◆ Task brief
Filter the listing below, copying every line in which the word "cookie" appears.

____

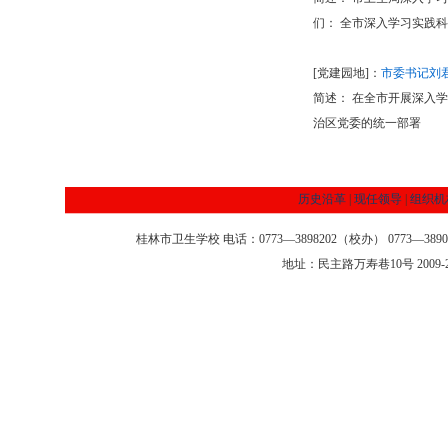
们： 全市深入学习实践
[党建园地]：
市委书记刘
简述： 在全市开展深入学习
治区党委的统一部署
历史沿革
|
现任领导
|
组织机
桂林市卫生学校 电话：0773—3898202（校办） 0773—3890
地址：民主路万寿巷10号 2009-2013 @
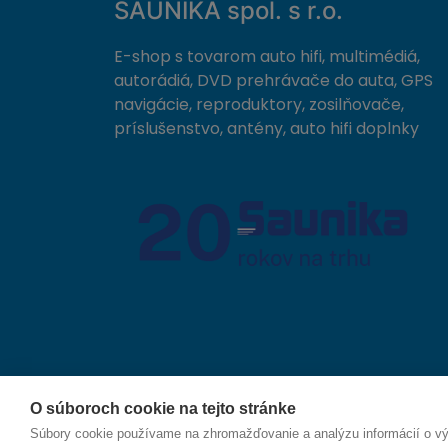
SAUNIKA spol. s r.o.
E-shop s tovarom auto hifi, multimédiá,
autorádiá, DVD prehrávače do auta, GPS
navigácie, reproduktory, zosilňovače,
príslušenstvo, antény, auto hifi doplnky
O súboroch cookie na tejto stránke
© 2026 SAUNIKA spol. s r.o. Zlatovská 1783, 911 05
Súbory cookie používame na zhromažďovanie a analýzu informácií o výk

____

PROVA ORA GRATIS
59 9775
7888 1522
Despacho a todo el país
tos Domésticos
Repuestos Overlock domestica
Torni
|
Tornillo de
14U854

____

◆ Problem solution
O súboroch cookie na tejto stránke
Súbory cookie používame na zhromažďovanie a analýzu informácií o výk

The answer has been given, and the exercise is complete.